*** Provided information ***

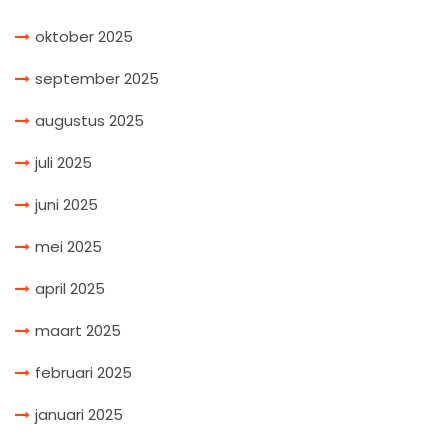
oktober 2025
september 2025
augustus 2025
juli 2025
juni 2025
mei 2025
april 2025
maart 2025
februari 2025
januari 2025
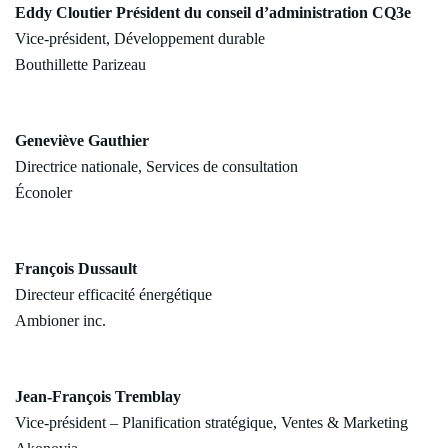
Eddy Cloutier Président du conseil d’administration CQ3e
Vice-président, Développement durable
Bouthillette Parizeau
Geneviève Gauthier
Directrice nationale, Services de consultation
Éconoler
François Dussault
Directeur efficacité énergétique
Ambioner inc.
Jean-François Tremblay
Vice-président – Planification stratégique, Ventes & Marketing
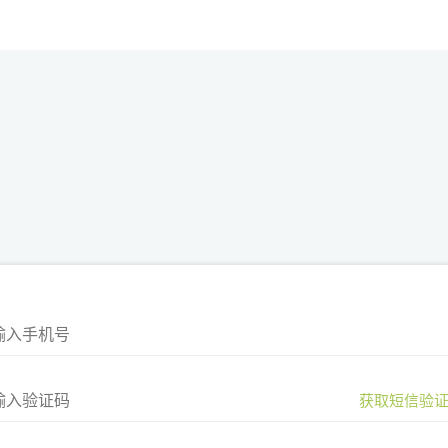
获取短信验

*** End of Provided information ***

### What you will do
When you transcribe the entries above, keep every word exact and leave out the pictures.

### Written answer
oktober 2025
september 2025
augustus 2025
juli 2025
juni 2025
mei 2025
april 2025
maart 2025
februari 2025
januari 2025
Eddy Cloutier Président du conseil d’administration CQ3e
Vice-président, Développement durable
Bouthillette Parizeau
Geneviève Gauthier
Directrice nationale, Services de consultation
Éconoler
François Dussault
Directeur efficacité énergétique
Ambioner inc.
Jean-François Tremblay
Vice-président – Planification stratégique, Ventes & Marketing
获取短信验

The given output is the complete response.